--- DATA FOR ANALYSIS ---
########

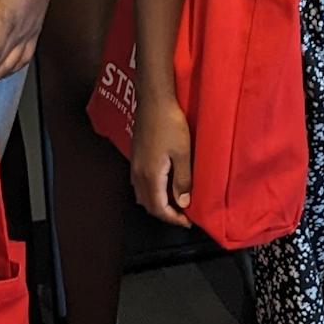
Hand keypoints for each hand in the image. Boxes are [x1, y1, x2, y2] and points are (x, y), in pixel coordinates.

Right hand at [130, 95, 193, 226]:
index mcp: (150, 175)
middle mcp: (139, 174)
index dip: (173, 219)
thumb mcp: (183, 153)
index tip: (188, 222)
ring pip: (143, 195)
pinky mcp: (136, 157)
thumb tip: (182, 202)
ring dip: (157, 204)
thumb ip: (182, 180)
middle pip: (149, 204)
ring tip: (175, 204)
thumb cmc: (170, 124)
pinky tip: (163, 186)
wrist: (154, 101)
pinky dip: (151, 192)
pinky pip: (140, 184)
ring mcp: (135, 165)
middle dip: (165, 214)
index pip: (159, 208)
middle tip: (183, 216)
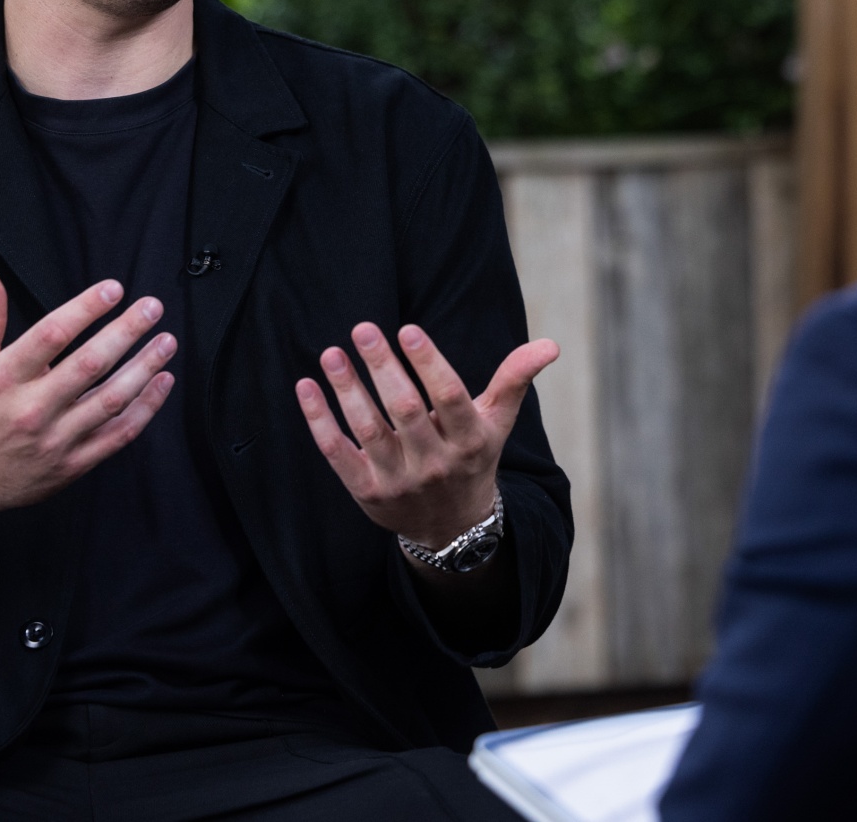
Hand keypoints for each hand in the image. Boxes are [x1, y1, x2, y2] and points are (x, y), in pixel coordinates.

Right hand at [0, 267, 174, 563]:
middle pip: (89, 364)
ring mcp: (55, 440)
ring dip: (144, 368)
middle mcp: (31, 409)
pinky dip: (145, 408)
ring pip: (110, 400)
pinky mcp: (72, 464)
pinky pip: (118, 434)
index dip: (85, 309)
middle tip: (153, 306)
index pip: (51, 335)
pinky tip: (162, 382)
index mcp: (3, 378)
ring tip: (167, 341)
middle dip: (126, 331)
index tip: (114, 289)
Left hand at [296, 322, 558, 551]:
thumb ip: (515, 379)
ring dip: (347, 390)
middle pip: (406, 411)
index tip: (409, 330)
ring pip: (369, 431)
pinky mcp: (368, 493)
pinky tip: (307, 387)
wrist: (452, 528)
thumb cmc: (473, 458)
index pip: (450, 399)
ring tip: (332, 353)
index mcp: (470, 441)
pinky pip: (338, 454)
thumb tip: (550, 344)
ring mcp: (400, 481)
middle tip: (364, 328)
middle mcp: (436, 464)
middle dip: (383, 368)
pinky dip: (319, 422)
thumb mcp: (498, 423)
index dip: (430, 364)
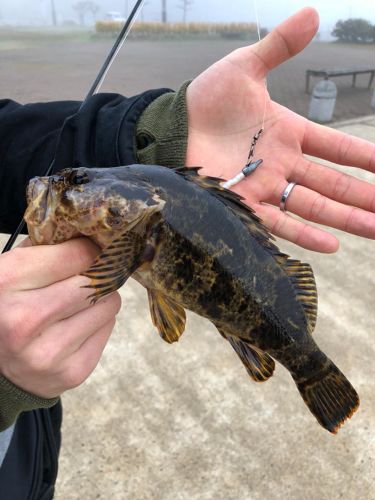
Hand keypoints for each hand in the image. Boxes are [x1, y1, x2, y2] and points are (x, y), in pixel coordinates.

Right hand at [0, 238, 120, 398]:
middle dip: (97, 275)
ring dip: (100, 299)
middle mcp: (26, 318)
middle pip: (97, 281)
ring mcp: (49, 351)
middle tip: (88, 277)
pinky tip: (75, 327)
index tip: (87, 252)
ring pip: (110, 305)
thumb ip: (45, 248)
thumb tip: (92, 235)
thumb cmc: (4, 308)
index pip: (77, 254)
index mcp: (7, 281)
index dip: (88, 250)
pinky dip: (98, 322)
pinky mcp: (71, 373)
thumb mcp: (9, 271)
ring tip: (77, 304)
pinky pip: (108, 330)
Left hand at [186, 8, 374, 252]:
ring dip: (345, 219)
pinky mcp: (243, 204)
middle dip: (364, 197)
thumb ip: (278, 48)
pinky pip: (279, 223)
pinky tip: (332, 244)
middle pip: (332, 184)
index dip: (363, 156)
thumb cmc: (206, 100)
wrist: (171, 127)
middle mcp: (282, 164)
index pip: (335, 148)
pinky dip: (304, 234)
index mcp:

########

--- WHAT YOU NEED TO DO ---
In case the records contain pictures, keep those out and repeat the rest exactly.

--- WRITTEN SOLUTION ---
Hand keypoints for each hand in the image. Boxes are [x1, y1, x2, y2] and points are (x, y), in pixel coordinates.

Right hand at [130, 95, 193, 226]:
index mcp: (150, 175)
middle mcp: (139, 174)
index dip: (173, 219)
thumb mcp: (183, 153)
index tip: (188, 222)
ring pip: (143, 195)
pinky mcp: (136, 157)
thumb tip: (182, 202)
ring dip: (157, 204)
thumb ip: (182, 180)
middle pip: (149, 204)
ring tip: (175, 204)
thumb cmc: (170, 124)
pinky tip: (163, 186)
wrist: (154, 101)
pinky dip: (151, 192)
pinky pip: (140, 184)
ring mcp: (135, 165)
middle dip: (165, 214)
index pip: (159, 208)
middle tip: (183, 216)
Hand keypoints for each hand in the image. Boxes are [x1, y1, x2, y2] and points are (x, y), in pixel coordinates.

Right hand at [0, 267, 174, 563]:
middle pip: (89, 364)
ring mcp: (55, 440)
ring dip: (144, 368)
middle mcp: (31, 409)
pinky dip: (145, 408)
ring pip: (110, 400)
pinky mcp: (72, 464)
pinky pip: (118, 434)
index dip: (85, 309)
middle tip: (153, 306)
index pip: (51, 335)
pinky tip: (162, 382)
index mcp: (3, 378)
ring tip: (167, 341)
middle dip: (126, 331)
index tip: (114, 289)
Left hand at [296, 322, 558, 551]:
thumb ip: (515, 379)
ring dip: (347, 390)
middle pip: (406, 411)
index tip: (409, 330)
ring pip: (369, 431)
pinky mcp: (368, 493)
pinky tip: (307, 387)
wrist: (452, 528)
thumb cmc: (473, 458)
index pip: (450, 399)
ring tip: (332, 353)
index mcp: (470, 441)
pinky pip: (338, 454)
thumb tip: (550, 344)
ring mcp: (400, 481)
middle tip: (364, 328)
middle mcp: (436, 464)
middle dip: (383, 368)
pinky dip: (319, 422)
thumb mcp: (498, 423)
index dip: (430, 364)
Hand keypoints for each hand in the image. Boxes are [x1, y1, x2, y2] and points are (x, y), in pixel coordinates.

Right hand at [0, 238, 120, 398]:
middle dip: (97, 275)
ring dip: (100, 299)
middle mcp: (26, 318)
middle pip: (97, 281)
ring mcp: (49, 351)
middle tip: (88, 277)
pinky tip: (75, 327)
index tip: (87, 252)
ring pip: (110, 305)
thumb ip: (45, 248)
thumb tip: (92, 235)
thumb cmc: (4, 308)
index pip: (77, 254)
index mcp: (7, 281)
index dip: (88, 250)
pinky dip: (98, 322)
pinky mcp: (71, 373)
thumb mcp: (9, 271)
ring tip: (77, 304)
pinky pip: (108, 330)
Left hand at [186, 8, 374, 252]:
ring dip: (345, 219)
pinky mcp: (243, 204)
middle dip: (364, 197)
thumb ip: (278, 48)
pinky pip: (279, 223)
pinky tip: (332, 244)
middle pip: (332, 184)
index dip: (363, 156)
thumb cmc: (206, 100)
wrist: (171, 127)
middle mcp: (282, 164)
index pip: (335, 148)
pinky dip: (304, 234)
index mcp:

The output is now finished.